Transcript

A MARTÍNEZ, HOST:

Africa's largest economy is also home to the world's largest number of food-insecure people. In northern Nigeria, children are suffering from acute malnutrition. Aid groups call it a nearly unprecedented crisis. Here's NPR's Emmanuel Akinwotu.

(SOUNDBITE OF MACHINE BEEPING)

EMMANUEL AKINWOTU, BYLINE: At a packed hospital ward, scores of babies and toddlers fight to stay alive. There are about 70 children, some as young as 6 months old, that fill this ward at the specialist hospital in Sokoto City, northwest Nigeria. And it's utterly desperate. Some of the children are gasping, struggling to breathe or take fluids. This ward deals with malnutrition because malnutrition rates in northwest Nigeria are soaring.

MUHAMMAD SALIH: I think last week, from Monday to Friday, we had mortality every day. As I'm talking to you now, two files were just dropped on my table now that they died last night.

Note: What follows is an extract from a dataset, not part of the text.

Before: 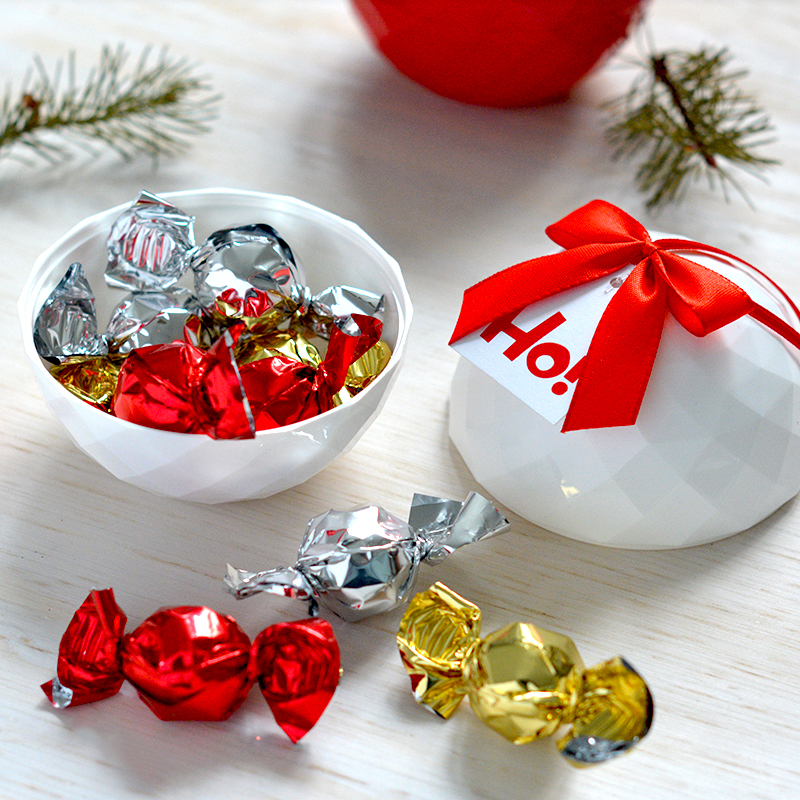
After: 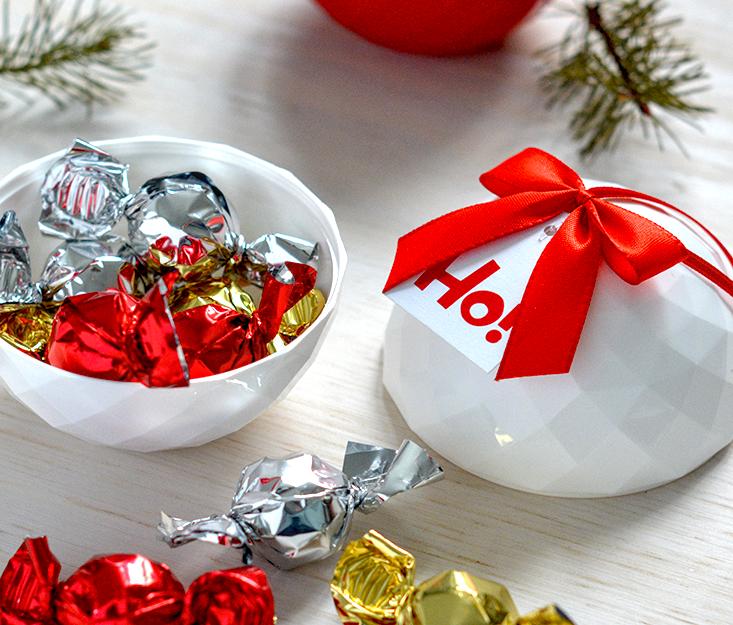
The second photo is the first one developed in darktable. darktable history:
crop: left 8.325%, top 6.571%, bottom 15.3%
local contrast: on, module defaults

AKINWOTU: Muhammad Salih is the lead doctor at the ward. He works for Doctors Without Borders, which supports the hospital to tackle severe malnutrition among children under 5 years old.

SALIH: The most common complications we have seen here is sepsis, acute diarrheal disease - diarrhea, vomiting.

AKINWOTU: This unit treats only a fraction of the critical cases in this region. But the numbers are rising more quickly than he's ever seen, and this is why.

(SOUNDBITE OF VEHICLES HONKING)

AKINWOTU: Forty-five-year-old Murtala Muhammed (ph) has sold yams and potatoes at the Sokoto Central Market for over a decade.

MURTALA MUHAMMED: (Speaking Hausa).

AKINWOTU: Muhammed says the prices of yams and potatoes have tripled in the last year alone, along with other staples like tomatoes, peppers, millet and guinea corn. And he's never seen prices rise this quickly before.

MUHAMMED: (Through interpreter) Three years ago, I would have about 70 to 80 customers a day. Now I have less than 15 to 20 customers. And what they buy is much less than they did before.

AKINWOTU: This period has been brutal and unimaginable in a region rich with farmland. It's also been made worse by another crisis, insecurity.

MUHAMMED: (Through interpreter) The insecurity is making things so expensive because the farms where they produce these crops have been dominated by the bandits. It's not safe to farm anymore.

AKINWOTU: Armed groups known as bandits have kidnapped and killed thousands of people and displaced millions, including farmers, who can no longer access their land. The worst of the crisis began when the new Nigerian government adopted a set of reforms praised by institutions like the World Bank and IMF. A fuel subsidy was officially ended, and much-criticized currency controls were loosened. But the impact has been profound. The price of fuel has almost tripled and inflation has soared. The effects have crippled crucial food supply chains in one of the poorest parts of the world. Back at the hospital, 2-year-old Yakuba Takur (ph) rests in his mother's arms.

YAHANA TAKUR: (Speaking Hausa).

AKINWOTU: When his mother, 32-year-old Yahana Takur (ph), brought him here a few days ago, she feared he was about to die.

TAKUR: (Through interpreter) He was vomiting. He was so weak. He couldn't even eat. I was so afraid.

AKINWOTU: Medical staff from MSF said he had a highly fatal condition caused by a deficiency of protein. After just a few days of treatment, he improved. But she's afraid of what will happen after he's well again.

TAKUR: (Through interpreter) We eat very little. I have five children. Sometimes I don't eat because there's only enough for them to manage. And even after they've eaten, they're still hungry.

AKINWOTU: Without help, she won't be able to feed him well enough to prevent him from coming back.